● **Fragment dokumentu**
--- --- ---

Rosomak z Siemianowic [cz.18]

rosomak transporter w wodzie

# Walka o kontrakt
W moim gabinecie w Brukseli wisi jeden jedyny obraz,
który przywiozłem z Polski. Przedstawia Rosomaka.
Obraz dostałem kilka lat temu, gdy byłem gościem
w Wojskowych Zakładach Mechanicznych w Siemianowicach
Śląskich. To świetna grafika i gdy na nią patrzę
przypominają mi się lata pracy w MON – wspomina
europoseł SLD i były wiceminister obrony narodowej
Janusz Zemke, który przygotował i prowadził przetarg
na dostawę Kołowych Transporterów Opancerzonych
dla Wojska Polskiego. Dokładnie pamiętam
ten dzień – 22 grudzień 2002 roku. Pokój na trzecim
piętrze w budynku ministerstwa obrony.
Zebrała się tam komisja przetargowa, która miała
wyłonić dostawcę pojazdu. W pokoju byli obecni
także przedstawiciele trzech firm, które przystąpiły
do konkursu – szwajcarskiego Mowaga, który
oferował transporter Piranha III i chciał go produkować
razem z Hutą Stalowa Wola; austriackiego
Steyr-Daimler-Puch Spezialfahrzeug, występującego
z Ośrodkiem Badawczo-Rozwojowym Urządzeń
Mechanicznych z Gliwic i Zakładami Mechanicznymi
Bumar-Łabędy z transporterem Pandur II oraz fińskiej
Patrii Vehicles Oy i Wojskowych Zakładów Mechanicznych
z Siemianowic Śląskich.

--- --- ---

● **Nazwane współrzędne stawów**
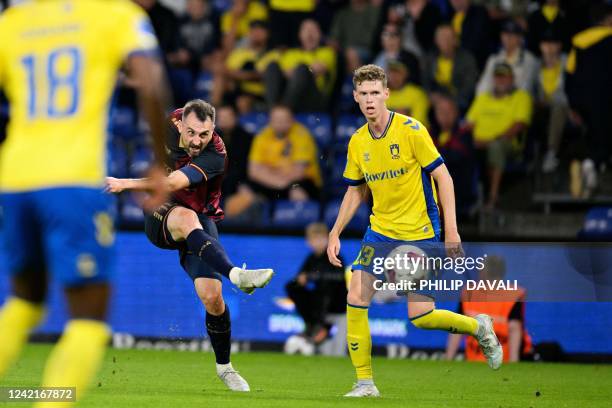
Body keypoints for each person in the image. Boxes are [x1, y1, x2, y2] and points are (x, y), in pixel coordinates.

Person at [0, 0, 169, 404]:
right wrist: (160, 162)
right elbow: (149, 80)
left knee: (24, 301)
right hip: (73, 180)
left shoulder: (14, 21)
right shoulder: (115, 16)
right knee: (88, 317)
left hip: (15, 178)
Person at [326, 64, 502, 398]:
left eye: (375, 93)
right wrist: (335, 232)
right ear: (355, 97)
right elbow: (355, 190)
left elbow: (443, 177)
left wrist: (452, 231)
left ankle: (479, 326)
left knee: (420, 316)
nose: (369, 100)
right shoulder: (357, 141)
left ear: (386, 94)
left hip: (419, 232)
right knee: (356, 295)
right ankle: (365, 383)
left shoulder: (411, 130)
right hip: (379, 232)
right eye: (363, 94)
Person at [105, 99, 274, 392]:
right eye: (192, 133)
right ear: (180, 124)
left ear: (213, 130)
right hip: (161, 213)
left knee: (212, 298)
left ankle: (225, 368)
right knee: (183, 216)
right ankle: (237, 275)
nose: (197, 141)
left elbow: (172, 181)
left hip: (200, 220)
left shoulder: (215, 154)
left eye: (204, 134)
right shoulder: (169, 124)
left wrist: (123, 183)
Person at [466, 62, 532, 209]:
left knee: (495, 148)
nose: (501, 80)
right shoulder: (483, 98)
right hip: (477, 142)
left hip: (506, 143)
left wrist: (492, 140)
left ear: (512, 79)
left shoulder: (521, 97)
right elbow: (468, 124)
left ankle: (492, 197)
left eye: (504, 77)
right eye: (498, 77)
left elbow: (520, 124)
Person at [445, 256, 533, 363]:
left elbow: (514, 329)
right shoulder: (470, 293)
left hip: (496, 362)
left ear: (483, 272)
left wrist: (448, 359)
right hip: (488, 361)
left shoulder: (470, 293)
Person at [285, 223, 347, 345]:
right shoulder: (311, 258)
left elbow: (337, 278)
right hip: (319, 306)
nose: (317, 242)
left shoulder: (334, 256)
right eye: (314, 239)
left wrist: (309, 276)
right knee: (292, 287)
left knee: (325, 288)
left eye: (320, 238)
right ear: (308, 241)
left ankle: (321, 326)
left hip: (337, 305)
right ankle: (312, 325)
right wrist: (302, 279)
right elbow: (300, 278)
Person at [247, 105, 322, 201]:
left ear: (291, 120)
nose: (280, 123)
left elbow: (298, 173)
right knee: (245, 189)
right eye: (276, 120)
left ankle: (300, 215)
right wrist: (277, 181)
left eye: (284, 119)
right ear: (270, 121)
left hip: (301, 182)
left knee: (296, 191)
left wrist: (268, 171)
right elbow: (253, 172)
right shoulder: (262, 135)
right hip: (274, 182)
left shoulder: (302, 135)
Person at [264, 19, 336, 112]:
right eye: (306, 30)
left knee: (302, 69)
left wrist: (301, 71)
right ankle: (273, 109)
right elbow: (281, 73)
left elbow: (317, 70)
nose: (309, 34)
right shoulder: (290, 53)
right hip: (290, 92)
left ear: (320, 34)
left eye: (313, 30)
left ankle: (284, 110)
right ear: (299, 35)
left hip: (314, 98)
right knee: (272, 66)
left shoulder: (327, 52)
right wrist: (303, 71)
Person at [422, 24, 479, 113]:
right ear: (436, 40)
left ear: (455, 40)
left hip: (459, 103)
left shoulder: (467, 59)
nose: (445, 41)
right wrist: (430, 95)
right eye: (441, 37)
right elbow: (425, 82)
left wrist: (448, 101)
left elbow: (468, 88)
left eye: (449, 37)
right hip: (434, 103)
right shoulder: (429, 59)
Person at [476, 19, 539, 95]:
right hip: (494, 101)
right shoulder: (494, 59)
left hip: (517, 102)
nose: (508, 38)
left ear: (520, 38)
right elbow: (483, 86)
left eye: (512, 35)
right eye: (505, 34)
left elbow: (525, 88)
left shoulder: (529, 59)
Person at [385, 60, 430, 127]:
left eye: (398, 73)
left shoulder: (417, 94)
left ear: (406, 74)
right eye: (391, 72)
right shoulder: (381, 95)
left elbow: (417, 125)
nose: (394, 76)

--- --- ---

● **Zadania do wykonania**
1. Jaki transporter oferował szwajcarski Mowag według artykułu o Rosomaku?
2. Przepisz z artykułu o Rosomaku fragment od słów "Zebrała się tam" do słów "z Siemianowic Śląskich.".

● **Odpowiedzi do zadań**
1. Piranha III.

2.
Zebrała się tam komisja przetargowa, która miała
wyłonić dostawcę pojazdu. W pokoju byli obecni
także przedstawiciele trzech firm, które przystąpiły
do konkursu – szwajcarskiego Mowaga, który
oferował transporter Piranha III i chciał go produkować
razem z Hutą Stalowa Wola; austriackiego
Steyr-Daimler-Puch Spezialfahrzeug, występującego
z Ośrodkiem Badawczo-Rozwojowym Urządzeń
Mechanicznych z Gliwic i Zakładami Mechanicznymi
Bumar-Łabędy z transporterem Pandur II oraz fińskiej
Patrii Vehicles Oy i Wojskowych Zakładów Mechanicznych
z Siemianowic Śląskich.